Did you mean... for Lucene

Discussions

News: Did you mean... for Lucene

  1. Did you mean... for Lucene (6 messages)

    In "Did You Mean: Lucene?" on Java.net, author Tom White discusses how Lucene can provide suggested spellings for search terms, using the n-gram method for determining possible alternate spellings.

    Threaded Messages (6)

  2. in-memory indexing?[ Go to top ]

    are there any libraries for indexing beans in memory? I've found one called BeanIndex (http://beanindex.sourceforge.net/). Are there other?
  3. Re: in-memory indexing?[ Go to top ]

    are there any libraries for indexing beans in memory?

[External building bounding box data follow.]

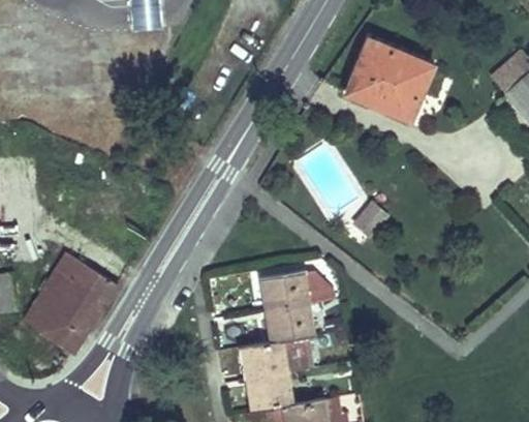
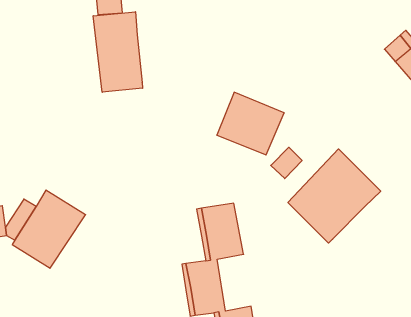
building: none -> [93,12,143,92]
building: [350,40,435,119] -> [217,92,284,155]
building: none -> [288,149,381,243]

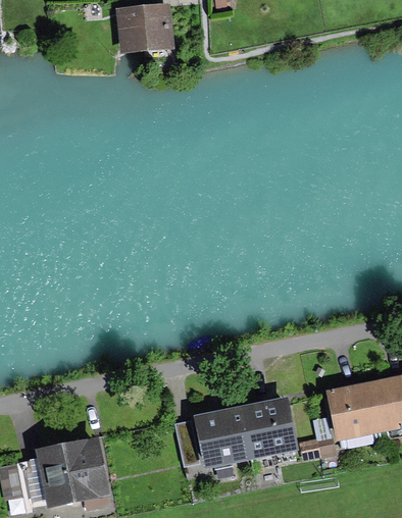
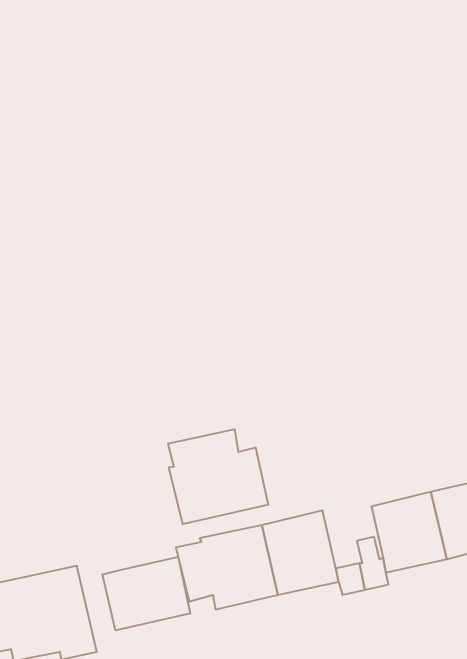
building: [123,9,166,44] -> none
building: none -> [168,429,268,524]
building: none -> [102,557,190,630]

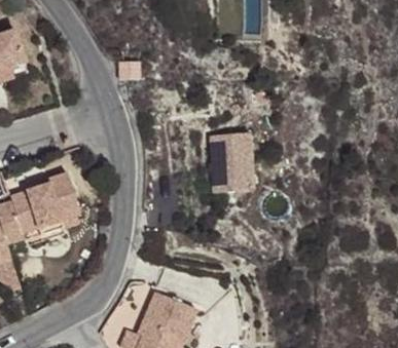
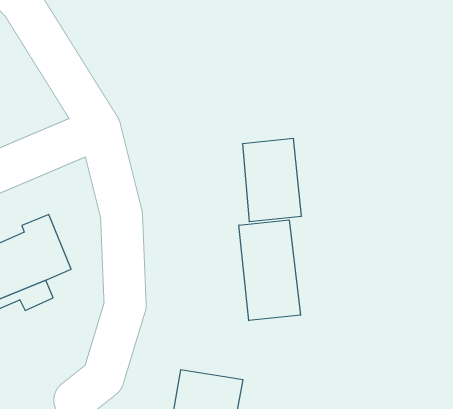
building: none -> [239,220,300,321]

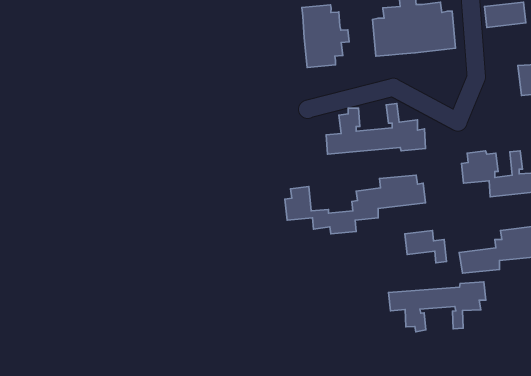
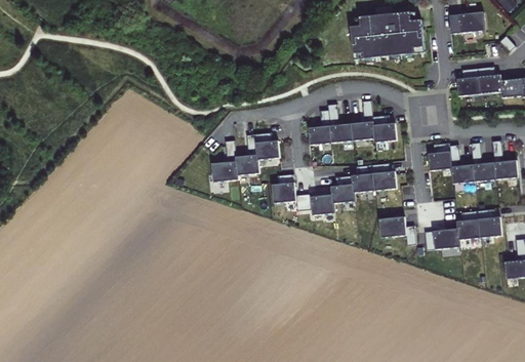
building: [302,5,349,67] -> none
building: none -> [457,67,482,96]
building: none -> [210,131,279,182]
building: [388,282,486,332] -> none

I've found one called BeanIndex (http://beanindex.sourceforge.net/). Are there other?

    Check the TSSthread
    about Compass, a Java Search Engine Framework.
  4. cool[ Go to top ]

    just what the doctor ordered! thank you.
  5. Fantastic article[ Go to top ]

    What a cool idea for an article and very clear. Nice job, Tom.
  6. good article, but...[ Go to top ]

    Good article, nice solution. but a naive question maybe: what about fuzzy search in Lucene? isnt it suppose to find similar items for the search words?
  7. Re: good article, but...[ Go to top ]

    Good article, nice solution. but a naive question maybe: what about fuzzy search in Lucene? isnt it suppose to find similar items for the search words?

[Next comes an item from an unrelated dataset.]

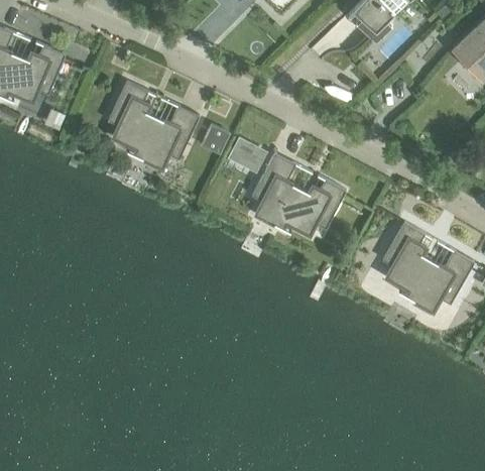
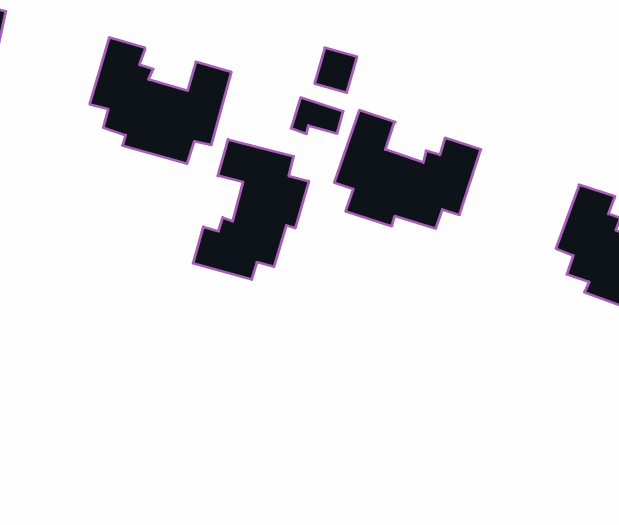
building: [201,124,230,154] -> [315,48,357,93]
building: none -> [193,139,309,280]

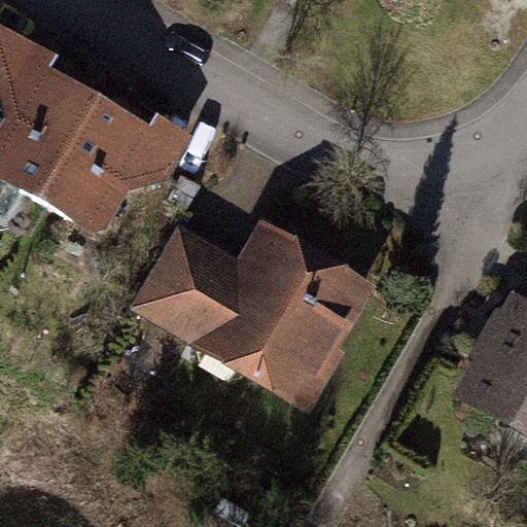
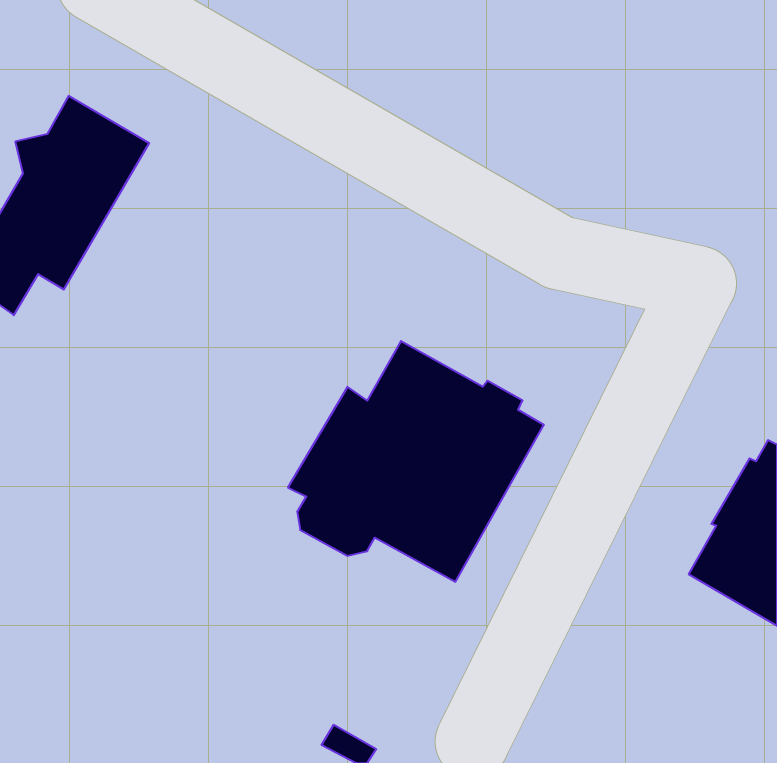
building: [43,97,155,215] -> none
building: [137,227,235,329] -> none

    Good question. I think it comes down to performance. A fuzzy search needs to calculate the (Levenshtein) edit distance between the search term and all terms in the index, which is an expensive operation. The n-gram approach uses a regular (exact match) index lookup, then ranks the hits using edit distance, so far fewer edit distance calculations are performed. (Admittedly, this is conjecture as I haven't measured the performance differences.)

    In addition, the n-gram approach allows a little more flexibility in that the start (and end) of words can be weighted. By default the start n-gram is boosted by a factor of two, so words which start with the same few characters are counted as closer matches.